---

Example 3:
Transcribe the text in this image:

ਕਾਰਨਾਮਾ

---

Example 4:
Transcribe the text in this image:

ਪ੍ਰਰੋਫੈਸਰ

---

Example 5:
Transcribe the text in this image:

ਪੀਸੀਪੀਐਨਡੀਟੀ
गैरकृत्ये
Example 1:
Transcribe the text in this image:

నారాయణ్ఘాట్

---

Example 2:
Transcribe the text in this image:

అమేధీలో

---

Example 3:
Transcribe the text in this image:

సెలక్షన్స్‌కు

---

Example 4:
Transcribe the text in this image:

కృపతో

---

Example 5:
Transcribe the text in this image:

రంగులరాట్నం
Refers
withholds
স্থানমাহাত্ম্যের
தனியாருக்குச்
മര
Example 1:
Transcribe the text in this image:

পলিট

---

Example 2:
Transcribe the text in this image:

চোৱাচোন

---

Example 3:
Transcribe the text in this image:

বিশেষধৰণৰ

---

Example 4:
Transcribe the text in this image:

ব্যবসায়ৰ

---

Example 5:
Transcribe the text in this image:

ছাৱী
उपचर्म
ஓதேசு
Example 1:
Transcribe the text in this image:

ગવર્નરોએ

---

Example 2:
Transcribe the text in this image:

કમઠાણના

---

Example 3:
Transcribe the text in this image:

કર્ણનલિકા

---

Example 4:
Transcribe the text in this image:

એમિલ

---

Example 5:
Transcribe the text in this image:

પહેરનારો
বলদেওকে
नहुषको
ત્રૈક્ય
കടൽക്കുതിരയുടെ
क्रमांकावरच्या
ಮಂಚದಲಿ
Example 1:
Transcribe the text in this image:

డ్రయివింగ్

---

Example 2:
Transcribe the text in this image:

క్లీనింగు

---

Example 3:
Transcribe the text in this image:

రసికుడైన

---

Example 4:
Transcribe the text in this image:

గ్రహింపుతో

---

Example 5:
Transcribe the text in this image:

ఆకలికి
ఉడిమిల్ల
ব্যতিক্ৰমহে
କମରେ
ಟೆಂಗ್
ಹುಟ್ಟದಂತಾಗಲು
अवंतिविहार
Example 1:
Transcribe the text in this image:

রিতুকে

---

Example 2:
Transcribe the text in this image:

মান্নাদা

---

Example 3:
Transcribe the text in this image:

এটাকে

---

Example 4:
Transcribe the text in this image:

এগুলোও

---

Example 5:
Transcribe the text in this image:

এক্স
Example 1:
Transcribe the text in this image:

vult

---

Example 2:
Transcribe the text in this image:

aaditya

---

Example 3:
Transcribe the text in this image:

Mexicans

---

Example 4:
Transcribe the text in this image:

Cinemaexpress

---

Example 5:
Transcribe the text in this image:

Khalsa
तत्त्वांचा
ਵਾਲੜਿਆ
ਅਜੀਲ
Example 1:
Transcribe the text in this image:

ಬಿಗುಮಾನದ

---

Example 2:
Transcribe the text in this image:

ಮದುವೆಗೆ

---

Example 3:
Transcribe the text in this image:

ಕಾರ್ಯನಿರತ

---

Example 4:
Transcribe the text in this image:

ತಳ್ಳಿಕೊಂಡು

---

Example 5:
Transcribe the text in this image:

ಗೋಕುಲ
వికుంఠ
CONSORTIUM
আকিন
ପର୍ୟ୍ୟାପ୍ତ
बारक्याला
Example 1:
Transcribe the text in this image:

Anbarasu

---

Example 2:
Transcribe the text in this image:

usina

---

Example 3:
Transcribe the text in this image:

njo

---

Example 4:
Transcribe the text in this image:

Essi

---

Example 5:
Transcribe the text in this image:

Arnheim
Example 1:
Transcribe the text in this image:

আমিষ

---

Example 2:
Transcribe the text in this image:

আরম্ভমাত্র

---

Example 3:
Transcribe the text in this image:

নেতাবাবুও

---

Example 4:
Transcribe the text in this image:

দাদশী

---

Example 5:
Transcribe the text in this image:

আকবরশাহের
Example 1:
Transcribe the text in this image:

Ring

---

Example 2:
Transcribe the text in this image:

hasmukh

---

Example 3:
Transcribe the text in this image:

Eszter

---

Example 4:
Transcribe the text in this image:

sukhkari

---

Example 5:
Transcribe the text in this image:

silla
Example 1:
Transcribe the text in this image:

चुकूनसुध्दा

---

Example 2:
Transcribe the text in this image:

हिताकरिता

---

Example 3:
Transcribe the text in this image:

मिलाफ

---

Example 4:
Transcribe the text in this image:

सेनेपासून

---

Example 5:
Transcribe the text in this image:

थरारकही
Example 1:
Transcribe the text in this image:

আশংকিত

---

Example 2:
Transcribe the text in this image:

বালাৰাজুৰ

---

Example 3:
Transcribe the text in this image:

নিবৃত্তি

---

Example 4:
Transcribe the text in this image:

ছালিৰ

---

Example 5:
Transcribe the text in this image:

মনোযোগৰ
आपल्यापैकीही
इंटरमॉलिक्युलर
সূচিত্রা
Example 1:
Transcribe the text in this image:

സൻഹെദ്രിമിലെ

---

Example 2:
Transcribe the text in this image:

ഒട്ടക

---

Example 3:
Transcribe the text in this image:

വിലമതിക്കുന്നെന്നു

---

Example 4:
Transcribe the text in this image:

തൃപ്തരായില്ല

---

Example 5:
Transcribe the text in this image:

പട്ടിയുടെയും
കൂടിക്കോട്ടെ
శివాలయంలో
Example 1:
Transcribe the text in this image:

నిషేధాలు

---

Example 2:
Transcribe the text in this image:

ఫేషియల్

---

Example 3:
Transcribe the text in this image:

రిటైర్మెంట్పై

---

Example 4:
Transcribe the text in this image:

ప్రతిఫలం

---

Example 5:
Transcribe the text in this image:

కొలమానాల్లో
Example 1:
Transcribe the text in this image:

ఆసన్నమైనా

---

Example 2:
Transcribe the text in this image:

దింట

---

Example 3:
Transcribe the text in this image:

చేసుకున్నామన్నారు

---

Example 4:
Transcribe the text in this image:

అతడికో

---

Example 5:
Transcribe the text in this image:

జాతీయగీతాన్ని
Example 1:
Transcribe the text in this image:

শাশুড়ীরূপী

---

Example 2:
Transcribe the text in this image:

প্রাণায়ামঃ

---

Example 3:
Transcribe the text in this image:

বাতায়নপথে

----

> [HOW TO COMPLETE THIS TASK]: All of the entries need to be given again, word for word.

> [TASK OUTPUT]:
---

Example 3:
Transcribe the text in this image:

ਕਾਰਨਾਮਾ

---

Example 4:
Transcribe the text in this image:

ਪ੍ਰਰੋਫੈਸਰ

---

Example 5:
Transcribe the text in this image:

ਪੀਸੀਪੀਐਨਡੀਟੀ
गैरकृत्ये
Example 1:
Transcribe the text in this image:

నారాయణ్ఘాట్

---

Example 2:
Transcribe the text in this image:

అమేధీలో

---

Example 3:
Transcribe the text in this image:

సెలక్షన్స్‌కు

---

Example 4:
Transcribe the text in this image:

కృపతో

---

Example 5:
Transcribe the text in this image:

రంగులరాట్నం
Refers
withholds
স্থানমাহাত্ম্যের
தனியாருக்குச்
മര
Example 1:
Transcribe the text in this image:

পলিট

---

Example 2:
Transcribe the text in this image:

চোৱাচোন

---

Example 3:
Transcribe the text in this image:

বিশেষধৰণৰ

---

Example 4:
Transcribe the text in this image:

ব্যবসায়ৰ

---

Example 5:
Transcribe the text in this image:

ছাৱী
उपचर्म
ஓதேசு
Example 1:
Transcribe the text in this image:

ગવર્નરોએ

---

Example 2:
Transcribe the text in this image:

કમઠાણના

---

Example 3:
Transcribe the text in this image:

કર્ણનલિકા

---

Example 4:
Transcribe the text in this image:

એમિલ

---

Example 5:
Transcribe the text in this image:

પહેરનારો
বলদেওকে
नहुषको
ત્રૈક્ય
കടൽക്കുതിരയുടെ
क्रमांकावरच्या
ಮಂಚದಲಿ
Example 1:
Transcribe the text in this image:

డ్రయివింగ్

---

Example 2:
Transcribe the text in this image:

క్లీనింగు

---

Example 3:
Transcribe the text in this image:

రసికుడైన

---

Example 4:
Transcribe the text in this image:

గ్రహింపుతో

---

Example 5:
Transcribe the text in this image:

ఆకలికి
ఉడిమిల్ల
ব্যতিক্ৰমহে
କମରେ
ಟೆಂಗ್
ಹುಟ್ಟದಂತಾಗಲು
अवंतिविहार
Example 1:
Transcribe the text in this image:

রিতুকে

---

Example 2:
Transcribe the text in this image:

মান্নাদা

---

Example 3:
Transcribe the text in this image:

এটাকে

---

Example 4:
Transcribe the text in this image:

এগুলোও

---

Example 5:
Transcribe the text in this image:

এক্স
Example 1:
Transcribe the text in this image:

vult

---

Example 2:
Transcribe the text in this image:

aaditya

---

Example 3:
Transcribe the text in this image:

Mexicans

---

Example 4:
Transcribe the text in this image:

Cinemaexpress

---

Example 5:
Transcribe the text in this image:

Khalsa
तत्त्वांचा
ਵਾਲੜਿਆ
ਅਜੀਲ
Example 1:
Transcribe the text in this image:

ಬಿಗುಮಾನದ

---

Example 2:
Transcribe the text in this image:

ಮದುವೆಗೆ

---

Example 3:
Transcribe the text in this image:

ಕಾರ್ಯನಿರತ

---

Example 4:
Transcribe the text in this image:

ತಳ್ಳಿಕೊಂಡು

---

Example 5:
Transcribe the text in this image:

ಗೋಕುಲ
వికుంఠ
CONSORTIUM
আকিন
ପର୍ୟ୍ୟାପ୍ତ
बारक्याला
Example 1:
Transcribe the text in this image:

Anbarasu

---

Example 2:
Transcribe the text in this image:

usina

---

Example 3:
Transcribe the text in this image:

njo

---

Example 4:
Transcribe the text in this image:

Essi

---

Example 5:
Transcribe the text in this image:

Arnheim
Example 1:
Transcribe the text in this image:

আমিষ

---

Example 2:
Transcribe the text in this image:

আরম্ভমাত্র

---

Example 3:
Transcribe the text in this image:

নেতাবাবুও

---

Example 4:
Transcribe the text in this image:

দাদশী

---

Example 5:
Transcribe the text in this image:

আকবরশাহের
Example 1:
Transcribe the text in this image:

Ring

---

Example 2:
Transcribe the text in this image:

hasmukh

---

Example 3:
Transcribe the text in this image:

Eszter

---

Example 4:
Transcribe the text in this image:

sukhkari

---

Example 5:
Transcribe the text in this image:

silla
Example 1:
Transcribe the text in this image:

चुकूनसुध्दा

---

Example 2:
Transcribe the text in this image:

हिताकरिता

---

Example 3:
Transcribe the text in this image:

मिलाफ

---

Example 4:
Transcribe the text in this image:

सेनेपासून

---

Example 5:
Transcribe the text in this image:

थरारकही
Example 1:
Transcribe the text in this image:

আশংকিত

---

Example 2:
Transcribe the text in this image:

বালাৰাজুৰ

---

Example 3:
Transcribe the text in this image:

নিবৃত্তি

---

Example 4:
Transcribe the text in this image:

ছালিৰ

---

Example 5:
Transcribe the text in this image:

মনোযোগৰ
आपल्यापैकीही
इंटरमॉलिक्युलर
সূচিত্রা
Example 1:
Transcribe the text in this image:

സൻഹെദ്രിമിലെ

---

Example 2:
Transcribe the text in this image:

ഒട്ടക

---

Example 3:
Transcribe the text in this image:

വിലമതിക്കുന്നെന്നു

---

Example 4:
Transcribe the text in this image:

തൃപ്തരായില്ല

---

Example 5:
Transcribe the text in this image:

പട്ടിയുടെയും
കൂടിക്കോട്ടെ
శివాలయంలో
Example 1:
Transcribe the text in this image:

నిషేధాలు

---

Example 2:
Transcribe the text in this image:

ఫేషియల్

---

Example 3:
Transcribe the text in this image:

రిటైర్మెంట్పై

---

Example 4:
Transcribe the text in this image:

ప్రతిఫలం

---

Example 5:
Transcribe the text in this image:

కొలమానాల్లో
Example 1:
Transcribe the text in this image:

ఆసన్నమైనా

---

Example 2:
Transcribe the text in this image:

దింట

---

Example 3:
Transcribe the text in this image:

చేసుకున్నామన్నారు

---

Example 4:
Transcribe the text in this image:

అతడికో

---

Example 5:
Transcribe the text in this image:

జాతీయగీతాన్ని
Example 1:
Transcribe the text in this image:

শাশুড়ীরূপী

---

Example 2:
Transcribe the text in this image:

প্রাণায়ামঃ

---

Example 3:
Transcribe the text in this image:

বাতায়নপথে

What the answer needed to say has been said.